EXCERPTED TEXT START
The response of the ocean circulation to this correction is linked with the way mixing is parameterized in ocean model components. Subgrid-scale mixing in ocean models is classically represented as lateral diffusion of momentum, heat, and salt. But in order to account for the fact that mixing is most efficient along isopycnal surfaces, the mixing tensor is usually rotated (Redi 1982). Eddy-induced mixing is also shown to be important and is parameterized in ocean models using the Gent–McWilliams (GM) scheme (Gent and McWilliams 1990; Gent et al. 1995). In the GM scheme, eddy-induced mixing is represented as an additional velocity field, the bolus velocity, which is proportional to the slope gradient of the isopycnals. Where isopycnals are steep, this bolus velocity contributes substantially to the general circulation (Danabasoglu et al. 1994) with their strongest effect in the Southern Ocean. Since the restoration of the global salt balance induces surface buoyancy fluxes, which change the position of outcropping isopycnals, an anomalous bolus velocity is expected. Here we quantify the effect of changes in the bolus velocity and show their important role in producing sea surface temperature anomalies.

The paper is organized as follows. In section 2 we present the two coupled models and the experimental setup. Section 3 discusses the ocean model response to various freshwater fluxes. A dynamic feedback producing characteristic far-field responses is presented in section 4, and the time evolution of different heat source components is given in section 5. Conclusions follow in section 6.

2. Model setup and experiments

The first model we use is the Community Climate System Model, version 3 (CCSM3), developed at the National Center of Atmospheric Research (NCAR) in the low-resolution version (Yeager et al. 2006). This model has a T31 resolution in the atmosphere and a 3° resolution in the ocean increasing to 0.9° toward the equator. To best resolve the North Atlantic in such a coarse-resolution version, the pole was put onto Greenland slightly farther south than in the Community Climate System Model, version 2 (CCSM2), thereby improving the resolution of important basins such as the Labrador and Greenland Seas. We use the 25-layer configuration in the ocean; vertical diffusivity is set at 0.4 × 10−4 m2 s−1. The model produces a stable MOC in the Atlantic at about 16 Sv (1 Sv ≡ 106 m3 s−1), which unlike in the low-resolution version of CCSM2 is stable and consistent with observational estimates (Ganachaud 2003; Talley et al. 2003). The model does not require flux adjustments and provides a good climatology within the realm of the resolution (Yeager et al. 2006). It is therefore an excellent tool for long-term simulations and for ensemble simulations, which are both required in paleoclimate modeling.
EXCERPTED TEXT END
EXCERPTED RECORDS START
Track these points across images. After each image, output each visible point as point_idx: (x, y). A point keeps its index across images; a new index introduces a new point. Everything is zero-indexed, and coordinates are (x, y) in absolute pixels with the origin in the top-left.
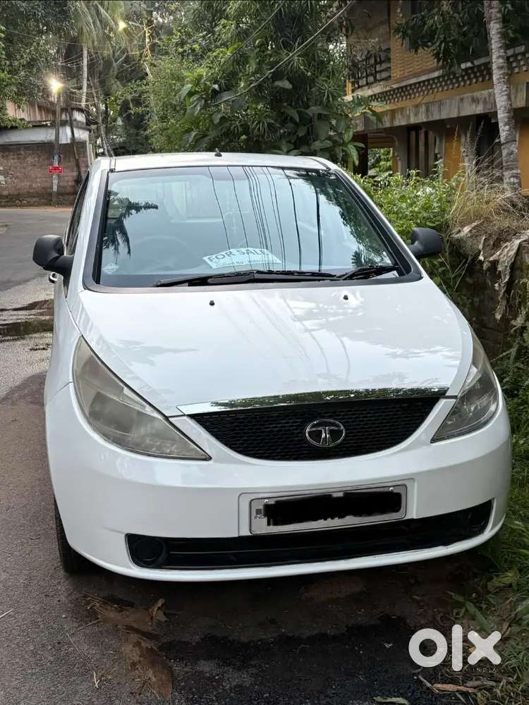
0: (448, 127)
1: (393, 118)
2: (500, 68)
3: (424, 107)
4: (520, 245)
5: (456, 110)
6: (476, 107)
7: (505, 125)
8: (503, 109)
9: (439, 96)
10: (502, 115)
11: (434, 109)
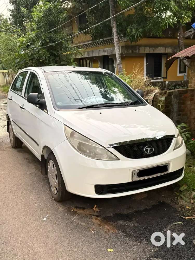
0: (95, 59)
1: (76, 56)
2: (117, 42)
3: (87, 53)
4: (155, 94)
5: (98, 54)
6: (105, 53)
7: (119, 59)
8: (118, 54)
9: (91, 49)
10: (118, 56)
11: (91, 53)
EXCERPTED RECORDS END
▸ **TASK A**
According to the ocean-mixing excerpt, at about what strength does CCSM3 produce a stable Atlantic MOC?
▸ **TASK B**
Resume the excerpt on ocean mixing and the CCSM3 model setup, picking up after its last sentence.

▸ **RESPONSE BOX A**
About 16 Sv.

▸ **RESPONSE BOX B**
The CCSM3 model simulations comprise a control simulation of 180 yr under 1990 conditions, starting from the 800-yr simulation performed at NCAR (Yeager et al. 2006), and two different freshwater experiments summarized in Table 1. The ocean model employs a free-surface scheme; however, the freshwater flux perturbation is introduced as a virtual salt flux using a mean salinity of 34.7 for conversion. This has the potential to distort large freshwater fluxes (Griffies 2004). The freshwater flux is delivered into the North Atlantic between 50° and 70°N at a maximum value of 2 Sv. The flux increases linearly in time for 100 yr to the maximum and then decreases linearly to 0 Sv over the following 100 yr (Fig. 1). This corresponds to a maximum of 18 m of sea level rise, which is of the order of reconstructions of conditions during the last ice age (Lambeck and Chappell 2001; Yokoyama et al. 2001). All simulations are then carried forward in time to investigate the long-term evolution of the MOC and other oceanic and atmospheric variables, which will be discussed elsewhere.

Table 1.

Summary of experiments using the low-resolution version of NCAR CCSM3 (prefix “c” in the experiment label), and the intermediate complexity model ECBilt-CLIO (prefix “e”). “Fmax” denotes the peak freshwater flux input into the North Atlantic, “comp.” indicates a globally uniform salt flux that compensates the freshwater flux into the North Atlantic in order to keep the global mean salinity constant, and “duration” is the length of the integrations. GM indicates whether the eddy-induced tracer transport parameterization is active or not. Simulations without GM parameterization are labeled with suffix “n.”

Summary of experiments using the low-resolution version of NCAR CCSM3 (prefix “c” in the experiment label), and the intermediate complexity model ECBilt-CLIO (prefix “e”). “Fmax” denotes the peak freshwater flux input into the North Atlantic, “comp.” indicates a globally uniform salt flux that compensates the freshwater flux into the North Atlantic in order to keep the global mean salinity constant, and “duration” is the length of the integrations. GM indicates whether the eddy-induced tracer transport parameterization is active or not. Simulations without GM parameterization are labeled with suffix “n.”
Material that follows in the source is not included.